Lo anterior cobra relevancia, en tanto que conforme al numeral 12 del artículo 784 del código de comercio: Contra la acción cambiaria sólo podrán oponerse las siguientes excepciones: 12) Las derivadas del negocio jurídico que dio origen a la creación o transferencia del título, contra el demandante que haya sido parte en el respectivo negocio o contra cualquier otro demandante que no sea tenedor de buena fe exenta de culpa».

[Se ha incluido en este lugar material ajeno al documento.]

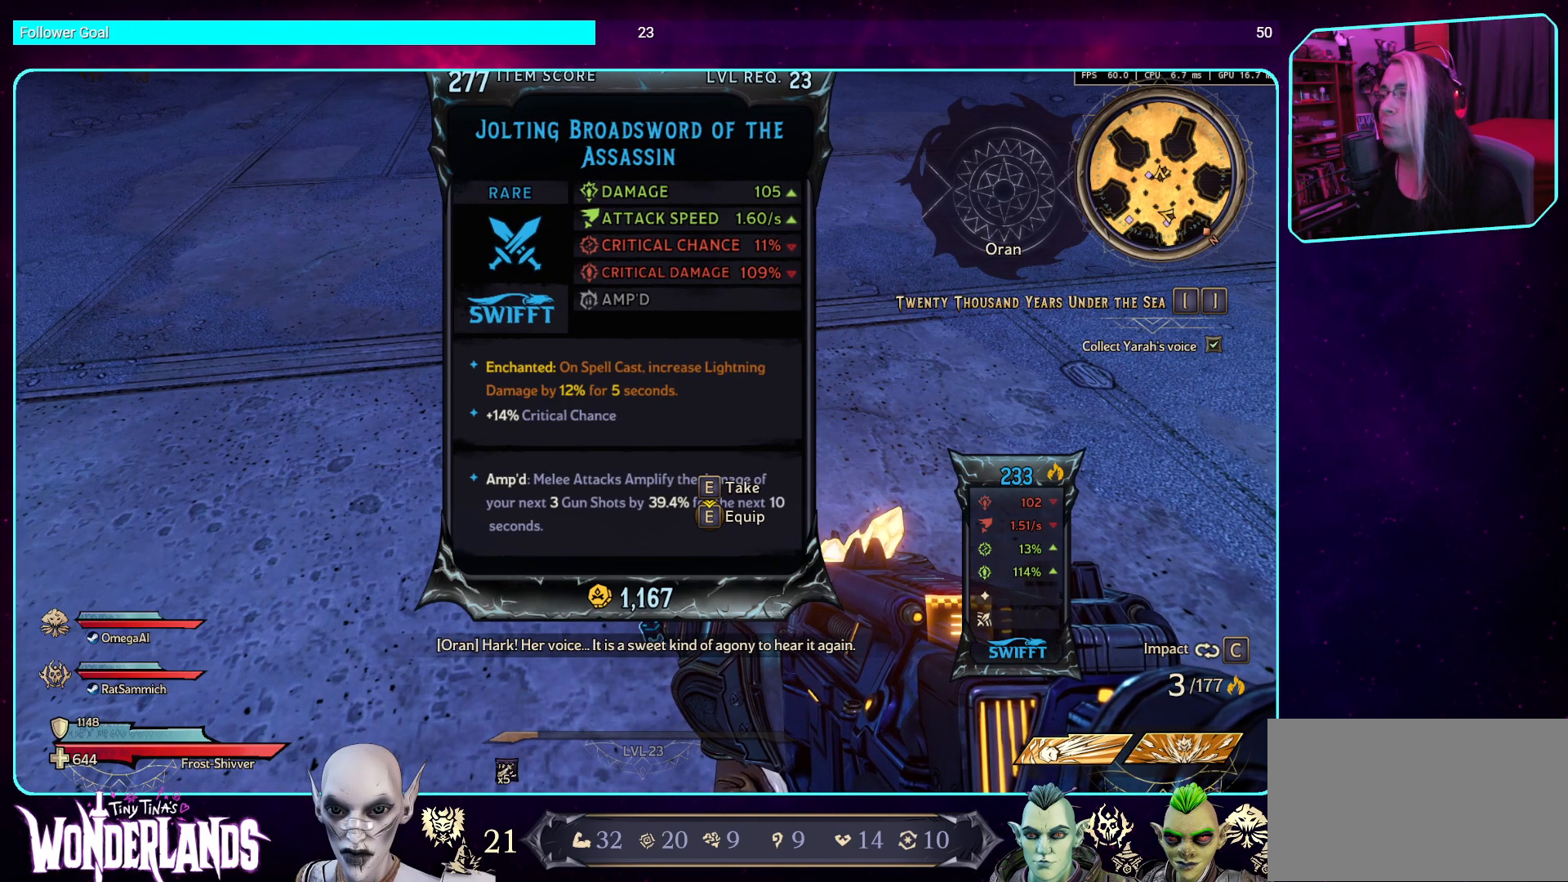
{"keys": [], "mouse": [], "events": [[67, "mouse_right", "down"], [336, "mouse_right", "up"]]}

Todo lo cual lo llevó a concluir que,
«Entonces, luego del análisis a los títulos aportados como recaudo ejecutivo (facturas A-222 y A-221), se concluye que no pueden ser desechados los argumentos de la empresa demandada, alrededor del negocio jurídico subyacente que, como se encuentra acreditado tiene la virtualidad de enervar la acción cambiaria impetrada por la demandante Aser Ingeniería Ltda con base en dichos títulos valores, eso por lo cual se declarará probada la excepción de pago total de la obligación que fue propuesta».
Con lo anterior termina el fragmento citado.